Я протянул Геннадию самый большой бутерброд. Он взял его обеими скованными руками и так странно стал его рассматривать, будто впервые видел сыр и хлеб. Глаза Геннадия выражали искреннее удивление, он не понимал, для чего ему дали еду. Он смотрел на нее как на что-то нереальное.
Это продолжалось несколько секунд. Потом он как бы опомнился и стал рвать бутерброд большими кусками, словно опасался, что его отнимут.
— Что ж, — сказал Земельбауэр, вытираясь носовым платком, — продолжим?
Продолжать не удалось. Дверь распахнулась, и в комнату ворвался дежурный. Не вошел, а именно ворвался. Дернув головой, он выпалил:
— Маркер живым не дался. Убиты Зикель, Хаслер, тяжело ранен Вебер.
Последнюю пулю маркер пустил в себя.
Я плотно сомкнул веки и сглотнул ком, подкатившийся к горлу. Прощай, мой друг! Прощай, Андрей!
Земельбауэр выслушал доклад, разинув рот, потом схватился за голову и взвизгнул:
— Идиоты!

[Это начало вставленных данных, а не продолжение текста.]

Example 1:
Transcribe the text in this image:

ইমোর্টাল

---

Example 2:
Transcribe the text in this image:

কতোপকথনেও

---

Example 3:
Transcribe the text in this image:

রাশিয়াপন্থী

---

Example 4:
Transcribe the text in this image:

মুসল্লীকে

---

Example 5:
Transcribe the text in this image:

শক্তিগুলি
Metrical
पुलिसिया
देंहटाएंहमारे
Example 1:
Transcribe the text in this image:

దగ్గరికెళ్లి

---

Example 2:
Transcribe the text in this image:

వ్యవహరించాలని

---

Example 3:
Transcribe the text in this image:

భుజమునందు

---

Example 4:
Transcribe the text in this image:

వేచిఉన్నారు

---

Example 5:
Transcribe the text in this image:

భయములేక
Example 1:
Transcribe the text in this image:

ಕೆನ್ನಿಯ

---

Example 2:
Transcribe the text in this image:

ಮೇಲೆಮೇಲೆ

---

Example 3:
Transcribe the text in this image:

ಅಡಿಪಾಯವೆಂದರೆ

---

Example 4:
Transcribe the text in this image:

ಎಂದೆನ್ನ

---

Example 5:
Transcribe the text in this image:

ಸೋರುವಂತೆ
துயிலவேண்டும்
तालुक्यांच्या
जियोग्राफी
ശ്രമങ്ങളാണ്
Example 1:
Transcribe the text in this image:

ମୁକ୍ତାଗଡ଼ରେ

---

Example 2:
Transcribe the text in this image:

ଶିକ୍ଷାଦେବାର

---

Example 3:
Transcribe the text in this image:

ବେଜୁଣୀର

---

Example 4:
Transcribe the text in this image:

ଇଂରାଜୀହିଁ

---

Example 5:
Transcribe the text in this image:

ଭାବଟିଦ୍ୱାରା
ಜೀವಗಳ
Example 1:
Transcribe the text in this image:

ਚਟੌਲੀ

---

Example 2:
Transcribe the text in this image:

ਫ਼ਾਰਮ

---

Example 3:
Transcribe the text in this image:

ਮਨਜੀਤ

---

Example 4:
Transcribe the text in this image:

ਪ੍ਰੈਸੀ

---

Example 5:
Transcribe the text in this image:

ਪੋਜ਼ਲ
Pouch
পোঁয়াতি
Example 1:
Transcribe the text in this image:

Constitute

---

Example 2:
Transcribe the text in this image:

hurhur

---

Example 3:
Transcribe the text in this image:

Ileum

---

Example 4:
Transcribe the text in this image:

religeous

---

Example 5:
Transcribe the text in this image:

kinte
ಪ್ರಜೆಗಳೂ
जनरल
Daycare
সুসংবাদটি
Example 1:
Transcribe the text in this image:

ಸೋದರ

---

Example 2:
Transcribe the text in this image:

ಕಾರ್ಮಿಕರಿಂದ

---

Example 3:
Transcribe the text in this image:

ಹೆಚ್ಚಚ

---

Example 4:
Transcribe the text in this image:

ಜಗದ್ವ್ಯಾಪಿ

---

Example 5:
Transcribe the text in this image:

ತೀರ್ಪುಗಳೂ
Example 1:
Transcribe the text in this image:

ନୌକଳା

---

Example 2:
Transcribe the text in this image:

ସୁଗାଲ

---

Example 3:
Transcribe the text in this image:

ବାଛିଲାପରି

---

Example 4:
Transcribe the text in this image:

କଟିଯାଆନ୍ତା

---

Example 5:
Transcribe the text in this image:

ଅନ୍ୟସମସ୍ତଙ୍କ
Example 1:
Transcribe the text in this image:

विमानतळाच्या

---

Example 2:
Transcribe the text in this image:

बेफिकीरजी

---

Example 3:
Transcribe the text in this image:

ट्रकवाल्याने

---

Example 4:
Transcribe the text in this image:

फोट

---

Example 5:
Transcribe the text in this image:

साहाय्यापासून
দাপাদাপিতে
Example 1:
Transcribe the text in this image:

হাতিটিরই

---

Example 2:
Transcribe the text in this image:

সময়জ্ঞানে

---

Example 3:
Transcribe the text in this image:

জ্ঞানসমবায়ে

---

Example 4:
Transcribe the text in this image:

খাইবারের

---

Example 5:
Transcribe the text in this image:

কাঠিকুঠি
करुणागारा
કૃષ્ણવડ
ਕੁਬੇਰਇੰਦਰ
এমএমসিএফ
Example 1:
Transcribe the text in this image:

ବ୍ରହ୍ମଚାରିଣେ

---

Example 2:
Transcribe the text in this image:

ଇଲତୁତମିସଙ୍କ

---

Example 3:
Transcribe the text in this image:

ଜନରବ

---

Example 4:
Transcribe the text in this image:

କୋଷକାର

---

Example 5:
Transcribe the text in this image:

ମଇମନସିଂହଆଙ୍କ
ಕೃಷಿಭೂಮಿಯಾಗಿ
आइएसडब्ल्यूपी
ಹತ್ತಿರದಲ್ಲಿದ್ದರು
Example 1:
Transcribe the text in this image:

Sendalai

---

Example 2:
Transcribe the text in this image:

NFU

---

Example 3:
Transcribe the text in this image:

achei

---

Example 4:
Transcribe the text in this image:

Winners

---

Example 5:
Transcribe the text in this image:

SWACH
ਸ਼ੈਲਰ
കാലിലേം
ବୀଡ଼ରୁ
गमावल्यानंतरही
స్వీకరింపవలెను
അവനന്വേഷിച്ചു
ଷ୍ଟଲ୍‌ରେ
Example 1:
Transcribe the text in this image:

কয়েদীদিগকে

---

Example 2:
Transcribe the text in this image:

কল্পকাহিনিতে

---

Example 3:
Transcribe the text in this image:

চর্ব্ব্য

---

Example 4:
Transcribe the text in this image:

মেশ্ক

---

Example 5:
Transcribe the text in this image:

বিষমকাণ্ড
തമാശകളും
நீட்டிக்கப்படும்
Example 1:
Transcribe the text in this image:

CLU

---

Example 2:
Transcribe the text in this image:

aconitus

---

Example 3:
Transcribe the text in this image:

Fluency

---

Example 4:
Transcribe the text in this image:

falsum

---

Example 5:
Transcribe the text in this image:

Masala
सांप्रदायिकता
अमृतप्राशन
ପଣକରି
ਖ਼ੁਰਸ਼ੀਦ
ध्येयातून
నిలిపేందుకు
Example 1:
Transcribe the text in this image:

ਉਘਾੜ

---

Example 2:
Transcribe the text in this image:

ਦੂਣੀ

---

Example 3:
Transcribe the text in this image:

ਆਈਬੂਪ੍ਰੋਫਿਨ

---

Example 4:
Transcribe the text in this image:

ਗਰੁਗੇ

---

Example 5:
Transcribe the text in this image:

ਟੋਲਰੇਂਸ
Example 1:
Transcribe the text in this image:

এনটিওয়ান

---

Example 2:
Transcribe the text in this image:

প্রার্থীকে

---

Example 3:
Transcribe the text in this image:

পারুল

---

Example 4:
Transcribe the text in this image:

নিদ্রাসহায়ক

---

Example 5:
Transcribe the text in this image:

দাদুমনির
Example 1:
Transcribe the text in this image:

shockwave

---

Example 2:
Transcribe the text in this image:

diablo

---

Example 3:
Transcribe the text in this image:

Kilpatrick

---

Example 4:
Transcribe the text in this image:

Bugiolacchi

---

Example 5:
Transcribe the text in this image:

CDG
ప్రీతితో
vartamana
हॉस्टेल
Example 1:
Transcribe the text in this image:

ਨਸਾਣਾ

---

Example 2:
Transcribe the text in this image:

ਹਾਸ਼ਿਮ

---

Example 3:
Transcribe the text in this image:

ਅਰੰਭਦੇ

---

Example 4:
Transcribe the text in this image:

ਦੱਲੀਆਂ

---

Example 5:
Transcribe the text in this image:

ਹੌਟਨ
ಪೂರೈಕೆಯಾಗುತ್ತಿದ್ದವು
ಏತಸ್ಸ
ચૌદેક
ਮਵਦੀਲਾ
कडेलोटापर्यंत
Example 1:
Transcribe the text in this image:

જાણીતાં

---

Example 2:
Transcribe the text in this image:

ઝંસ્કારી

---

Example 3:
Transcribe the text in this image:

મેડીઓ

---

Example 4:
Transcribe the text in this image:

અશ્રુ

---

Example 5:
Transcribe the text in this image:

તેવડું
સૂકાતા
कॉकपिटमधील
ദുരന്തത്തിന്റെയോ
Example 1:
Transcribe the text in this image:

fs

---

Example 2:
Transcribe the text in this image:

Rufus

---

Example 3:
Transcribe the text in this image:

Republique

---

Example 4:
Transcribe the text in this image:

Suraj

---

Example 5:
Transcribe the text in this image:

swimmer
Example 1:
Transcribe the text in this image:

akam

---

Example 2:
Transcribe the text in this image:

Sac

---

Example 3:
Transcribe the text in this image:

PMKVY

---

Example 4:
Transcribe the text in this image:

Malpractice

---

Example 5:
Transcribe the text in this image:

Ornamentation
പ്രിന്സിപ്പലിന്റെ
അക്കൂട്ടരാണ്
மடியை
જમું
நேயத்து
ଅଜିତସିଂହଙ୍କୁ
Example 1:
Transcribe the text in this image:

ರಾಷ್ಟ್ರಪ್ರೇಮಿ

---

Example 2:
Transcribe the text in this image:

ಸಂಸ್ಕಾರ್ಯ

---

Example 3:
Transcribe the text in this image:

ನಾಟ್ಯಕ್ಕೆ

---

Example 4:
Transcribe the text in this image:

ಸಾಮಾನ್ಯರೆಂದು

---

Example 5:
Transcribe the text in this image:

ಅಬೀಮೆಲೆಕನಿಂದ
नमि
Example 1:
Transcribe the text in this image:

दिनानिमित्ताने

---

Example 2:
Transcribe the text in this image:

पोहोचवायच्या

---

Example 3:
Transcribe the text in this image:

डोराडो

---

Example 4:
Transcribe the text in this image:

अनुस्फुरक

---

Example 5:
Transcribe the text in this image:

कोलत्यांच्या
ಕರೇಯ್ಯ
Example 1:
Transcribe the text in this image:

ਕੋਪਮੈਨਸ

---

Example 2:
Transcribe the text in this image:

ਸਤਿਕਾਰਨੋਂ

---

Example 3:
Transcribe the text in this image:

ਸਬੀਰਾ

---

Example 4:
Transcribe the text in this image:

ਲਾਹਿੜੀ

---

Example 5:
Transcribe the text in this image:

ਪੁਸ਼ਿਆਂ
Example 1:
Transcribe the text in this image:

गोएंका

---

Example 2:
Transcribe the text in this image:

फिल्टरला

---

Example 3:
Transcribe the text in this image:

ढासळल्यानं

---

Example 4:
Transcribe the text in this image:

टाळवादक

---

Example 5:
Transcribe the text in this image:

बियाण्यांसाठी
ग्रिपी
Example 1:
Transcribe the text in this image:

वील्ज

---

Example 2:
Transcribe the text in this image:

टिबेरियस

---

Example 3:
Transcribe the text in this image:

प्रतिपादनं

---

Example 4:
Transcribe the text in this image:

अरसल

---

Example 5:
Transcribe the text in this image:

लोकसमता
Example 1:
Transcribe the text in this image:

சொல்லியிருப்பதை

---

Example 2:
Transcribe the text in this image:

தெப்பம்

Какие же идиоты!
В это время меня оглушил хохот. Дикий хохот, от которого кровь застыла в жилах. Хохотал Геннадий.
Взоры всех скрестились на нем.
Сомнений быть не могло: он рехнулся. В глазах зажегся огонь безумия. Он хохотал, выкрикивал непонятные слова, весь трясся, сгибался пополам, колотил скованными руками по коленям, стучал ногами и наконец свалился на пол. На губах его выступила пена.
Это было страшное зрелище.
— Заберите его! — скомандовал Земельбауэр, скорчив брезгливую гримасу.
— Быстро!
Геннадий перевернулся со спины на бок, поджал под себя ноги, резко выпрямил их, дернулся всем телом и стих. Он, видимо, потерял сознание.